A Anciã e o Mar


Entre a Vila de Pescadores do Mariano e a Aldeia dos Jatobás, vivia uma velha anciã. Uma senhora baixa, de pele moreno-avermelhada, nariz largo, e cabelos crespos e grisalhos. Ninguém sabia dizer o porquê, mas ela residia sozinha em uma cabana à beira da praia das Garças. Nunca a viam pela vila, ou pela feira do porto. Na verdade, existia um murmúrio de mistério sobre a sua existência que perpassava gerações. Alguns diziam que ela era uma bruxa, outros que ela nunca dormia, ou ainda que ela era um fantasma que assombrava a praia. E não era para menos, a senil anciã espantava todos os turistas que resolvessem acampar na areia. Furava barracas, ameaçava-os com suas tochas, quebrava violões, jogava seus próprios lixos espalhados pela praia dentro de seus carros. Brigava com os pescadores que quisessem furtar os ovos das tartarugas à época da desova. Certa vez, fez dois deles devolverem os ovos de cada ninho mexido.

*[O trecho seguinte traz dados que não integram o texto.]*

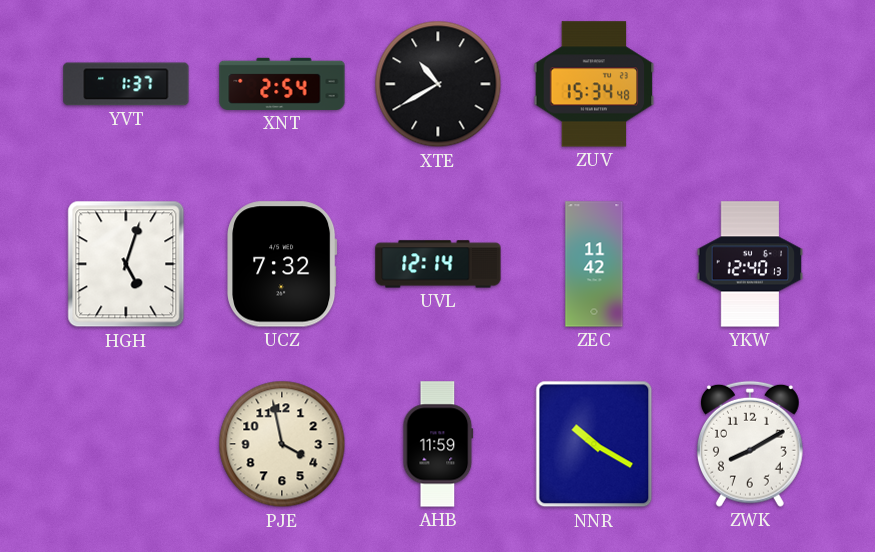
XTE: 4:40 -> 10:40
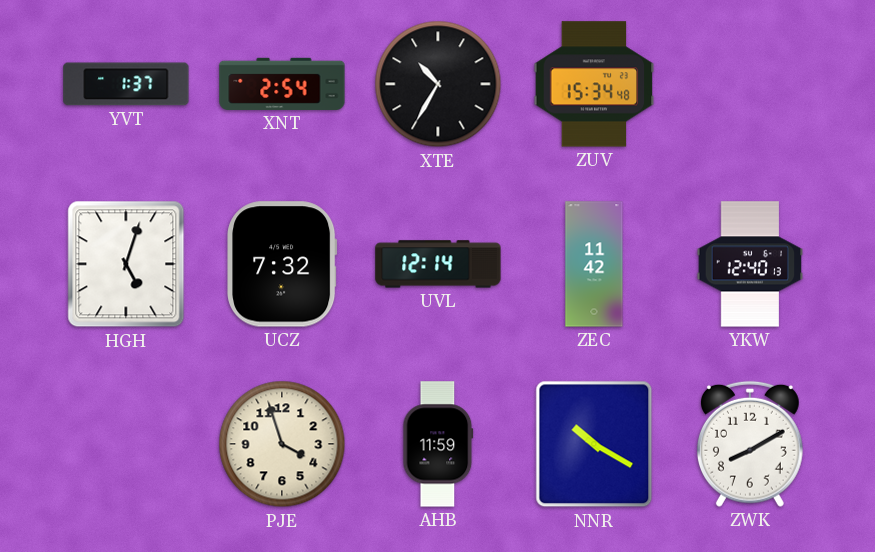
XTE: 10:40 -> 10:35
PJE: 3:58 -> 3:57
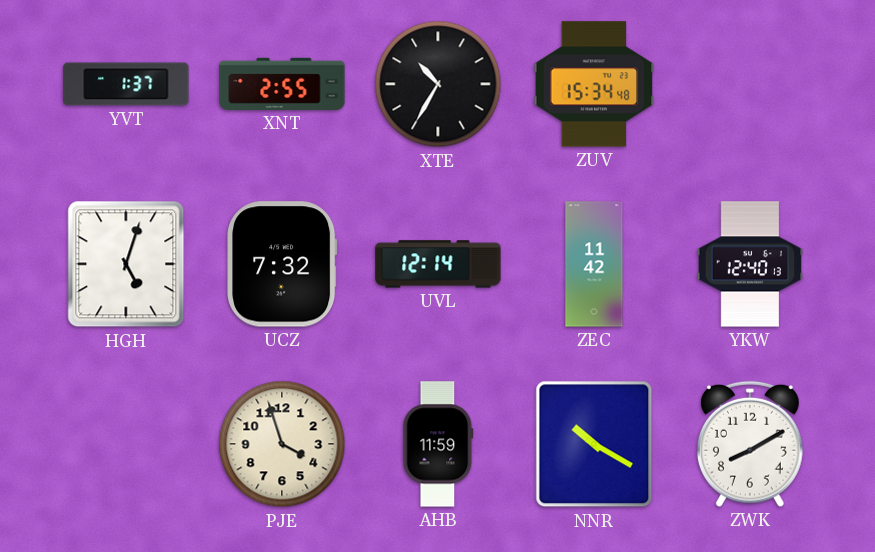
XNT: 2:54 -> 2:55
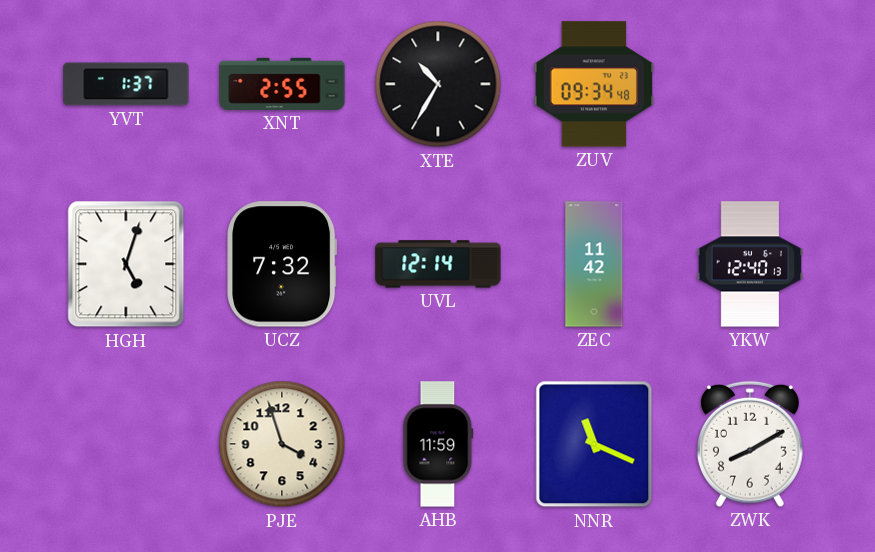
ZUV: 15:34 -> 09:34
NNR: 10:20 -> 11:19
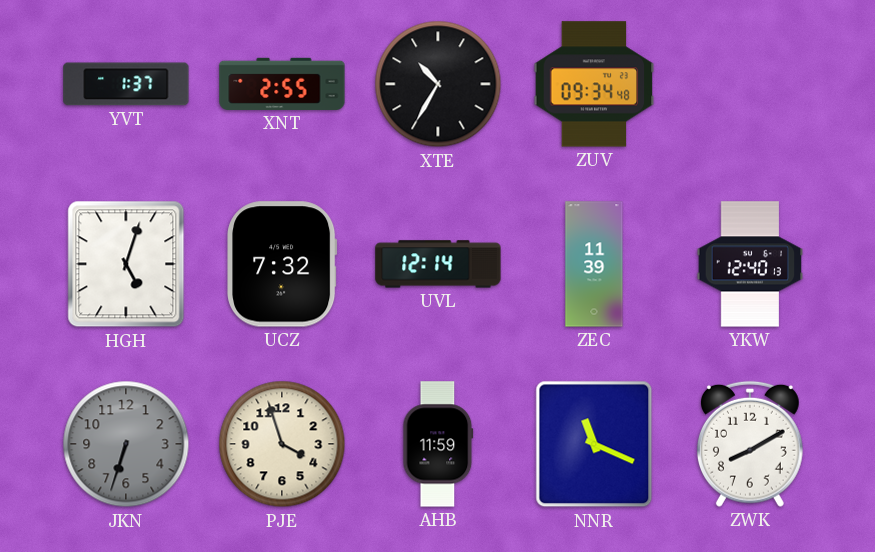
ZEC: 11:42 -> 11:39
JKN: none -> 6:33
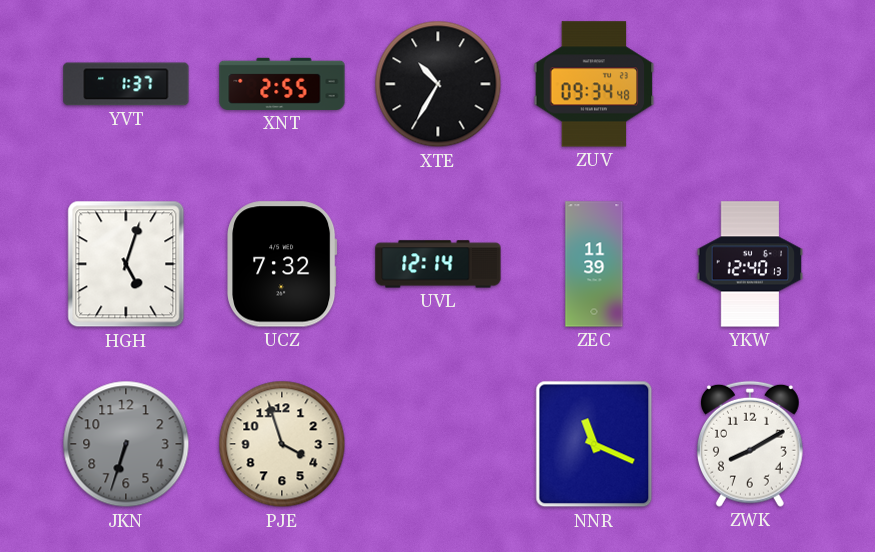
AHB: 11:59 -> none
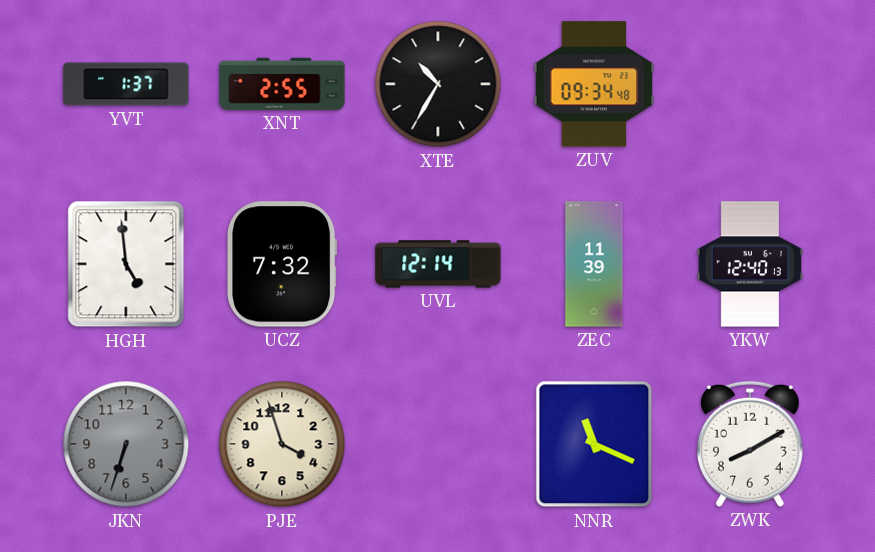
HGH: 5:03 -> 4:59
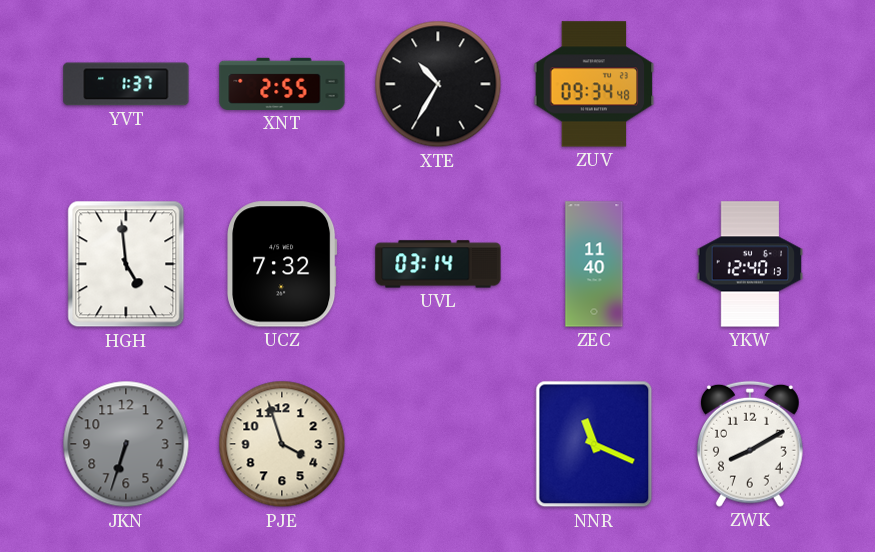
UVL: 12:14 -> 03:14
ZEC: 11:39 -> 11:40
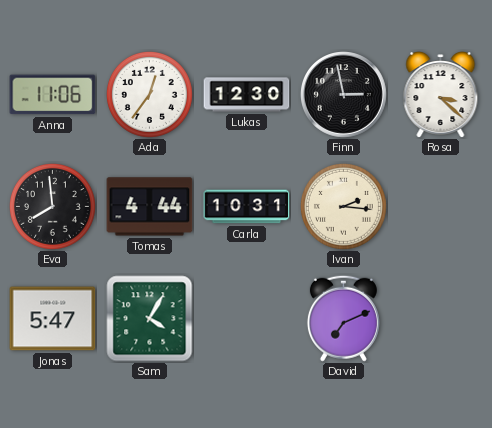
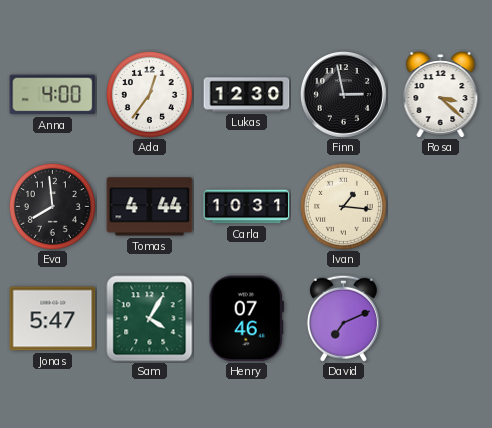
Anna: 11:06 -> 4:00
Ivan: 2:16 -> 1:16
Henry: none -> 07:46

Por sua fama xamânica, muitas vezes era procurada pelas pessoas enfermas por rezas e simpatias. Até mesmo os índios a visitavam em busca de cura e redenção. Dona Filomena, esposa de seu João, o chefe do sindicato dos pescadores, jurava de pé junto durante as reuniões das bordadeiras, que fora a velha bruxa que salvara seu filho Manuel da picada de uma coral uma vez quando ele ainda era um bebê. Ela conta que um dia resolveu tomar um banho com a criança na Cachoeira Véu de Noiva próximo à casa da sua mãe, que ficava algumas poucas horas a pé afastada da vila. Perto da margem do rio, e como ela não sabe, a cobra o picou ainda em seu colo. Não houve tempo para socorrê-lo, não houve calma que a ajudasse a parar de chorar ao ver seu bebê empalidecer. A bondosa anciã ouviu o choro da criança e conseguiu encontrá-los, sugou o veneno da cobra com a boca desdentada e cuspiu. Perdeu uns meros três minutos forrageando o local, colheu um conjunto de folhas, mastigou-as e depositou a massa babada em cima da picada. Dona Filomena sempre conta, com seus olhos verdes marejados, que se não fosse aquilo, não haveria tempo de chegar à vila.  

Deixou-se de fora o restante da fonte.